ASSIGNED TASK
Output only the lines below that start at the line containing "4. Get CC = ( RLOAD" and end at the line containing "lh Apartment Checklist", with both ends kept.

Collection entries
────────────────────

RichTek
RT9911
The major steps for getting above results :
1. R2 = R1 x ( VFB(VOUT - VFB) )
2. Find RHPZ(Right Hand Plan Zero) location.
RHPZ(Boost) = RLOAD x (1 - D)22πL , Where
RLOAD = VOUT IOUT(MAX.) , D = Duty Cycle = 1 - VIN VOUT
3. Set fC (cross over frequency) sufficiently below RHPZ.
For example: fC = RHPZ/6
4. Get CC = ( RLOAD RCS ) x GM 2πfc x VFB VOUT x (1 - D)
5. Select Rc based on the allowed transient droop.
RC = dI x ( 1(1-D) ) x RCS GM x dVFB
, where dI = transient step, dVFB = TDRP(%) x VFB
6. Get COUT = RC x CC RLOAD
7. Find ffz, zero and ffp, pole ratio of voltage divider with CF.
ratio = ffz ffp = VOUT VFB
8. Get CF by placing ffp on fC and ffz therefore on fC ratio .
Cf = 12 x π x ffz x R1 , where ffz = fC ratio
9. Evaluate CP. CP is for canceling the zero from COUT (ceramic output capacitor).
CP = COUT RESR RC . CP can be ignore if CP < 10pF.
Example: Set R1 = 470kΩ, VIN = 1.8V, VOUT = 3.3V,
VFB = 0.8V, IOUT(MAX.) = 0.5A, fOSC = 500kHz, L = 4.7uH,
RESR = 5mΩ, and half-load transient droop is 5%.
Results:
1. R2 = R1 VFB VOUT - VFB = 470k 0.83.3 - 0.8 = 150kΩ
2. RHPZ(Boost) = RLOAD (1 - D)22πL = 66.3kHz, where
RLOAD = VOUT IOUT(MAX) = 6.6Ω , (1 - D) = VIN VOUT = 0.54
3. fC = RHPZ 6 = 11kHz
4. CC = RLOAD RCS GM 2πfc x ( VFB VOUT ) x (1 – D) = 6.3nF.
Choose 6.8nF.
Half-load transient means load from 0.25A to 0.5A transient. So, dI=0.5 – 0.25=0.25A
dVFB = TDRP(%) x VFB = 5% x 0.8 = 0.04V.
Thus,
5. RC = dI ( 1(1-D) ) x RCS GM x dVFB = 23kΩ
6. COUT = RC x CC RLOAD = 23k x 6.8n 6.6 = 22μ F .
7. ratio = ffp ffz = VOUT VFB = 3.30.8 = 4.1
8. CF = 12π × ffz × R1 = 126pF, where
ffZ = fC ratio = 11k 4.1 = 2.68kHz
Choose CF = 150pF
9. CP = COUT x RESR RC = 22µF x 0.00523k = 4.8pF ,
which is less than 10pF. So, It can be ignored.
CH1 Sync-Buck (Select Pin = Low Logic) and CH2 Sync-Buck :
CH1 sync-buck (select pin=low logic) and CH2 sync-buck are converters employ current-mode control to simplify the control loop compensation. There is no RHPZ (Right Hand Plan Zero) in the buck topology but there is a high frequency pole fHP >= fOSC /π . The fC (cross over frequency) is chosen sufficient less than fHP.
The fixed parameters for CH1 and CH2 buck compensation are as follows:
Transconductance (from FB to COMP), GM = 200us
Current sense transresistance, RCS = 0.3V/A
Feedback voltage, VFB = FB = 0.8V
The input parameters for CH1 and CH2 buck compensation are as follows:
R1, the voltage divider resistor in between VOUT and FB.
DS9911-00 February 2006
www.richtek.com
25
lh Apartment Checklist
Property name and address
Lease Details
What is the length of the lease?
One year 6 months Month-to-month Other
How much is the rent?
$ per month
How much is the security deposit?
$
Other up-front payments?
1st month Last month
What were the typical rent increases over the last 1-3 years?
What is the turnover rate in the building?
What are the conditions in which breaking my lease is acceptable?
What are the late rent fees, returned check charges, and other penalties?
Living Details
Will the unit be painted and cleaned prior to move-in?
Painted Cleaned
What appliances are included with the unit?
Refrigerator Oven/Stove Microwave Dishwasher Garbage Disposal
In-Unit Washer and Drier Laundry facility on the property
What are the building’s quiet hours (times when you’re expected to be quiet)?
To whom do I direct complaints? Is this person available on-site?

────────────────────

PROBLEM SOLUTION
4. Get CC = ( RLOAD RCS ) x GM 2πfc x VFB VOUT x (1 - D)
5. Select Rc based on the allowed transient droop.
RC = dI x ( 1(1-D) ) x RCS GM x dVFB
, where dI = transient step, dVFB = TDRP(%) x VFB
6. Get COUT = RC x CC RLOAD
7. Find ffz, zero and ffp, pole ratio of voltage divider with CF.
ratio = ffz ffp = VOUT VFB
8. Get CF by placing ffp on fC and ffz therefore on fC ratio .
Cf = 12 x π x ffz x R1 , where ffz = fC ratio
9. Evaluate CP. CP is for canceling the zero from COUT (ceramic output capacitor).
CP = COUT RESR RC . CP can be ignore if CP < 10pF.
Example: Set R1 = 470kΩ, VIN = 1.8V, VOUT = 3.3V,
VFB = 0.8V, IOUT(MAX.) = 0.5A, fOSC = 500kHz, L = 4.7uH,
RESR = 5mΩ, and half-load transient droop is 5%.
Results:
1. R2 = R1 VFB VOUT - VFB = 470k 0.83.3 - 0.8 = 150kΩ
2. RHPZ(Boost) = RLOAD (1 - D)22πL = 66.3kHz, where
RLOAD = VOUT IOUT(MAX) = 6.6Ω , (1 - D) = VIN VOUT = 0.54
3. fC = RHPZ 6 = 11kHz
4. CC = RLOAD RCS GM 2πfc x ( VFB VOUT ) x (1 – D) = 6.3nF.
Choose 6.8nF.
Half-load transient means load from 0.25A to 0.5A transient. So, dI=0.5 – 0.25=0.25A
dVFB = TDRP(%) x VFB = 5% x 0.8 = 0.04V.
Thus,
5. RC = dI ( 1(1-D) ) x RCS GM x dVFB = 23kΩ
6. COUT = RC x CC RLOAD = 23k x 6.8n 6.6 = 22μ F .
7. ratio = ffp ffz = VOUT VFB = 3.30.8 = 4.1
8. CF = 12π × ffz × R1 = 126pF, where
ffZ = fC ratio = 11k 4.1 = 2.68kHz
Choose CF = 150pF
9. CP = COUT x RESR RC = 22µF x 0.00523k = 4.8pF ,
which is less than 10pF. So, It can be ignored.
CH1 Sync-Buck (Select Pin = Low Logic) and CH2 Sync-Buck :
CH1 sync-buck (select pin=low logic) and CH2 sync-buck are converters employ current-mode control to simplify the control loop compensation. There is no RHPZ (Right Hand Plan Zero) in the buck topology but there is a high frequency pole fHP >= fOSC /π . The fC (cross over frequency) is chosen sufficient less than fHP.
The fixed parameters for CH1 and CH2 buck compensation are as follows:
Transconductance (from FB to COMP), GM = 200us
Current sense transresistance, RCS = 0.3V/A
Feedback voltage, VFB = FB = 0.8V
The input parameters for CH1 and CH2 buck compensation are as follows:
R1, the voltage divider resistor in between VOUT and FB.
DS9911-00 February 2006
www.richtek.com
25
lh Apartment Checklist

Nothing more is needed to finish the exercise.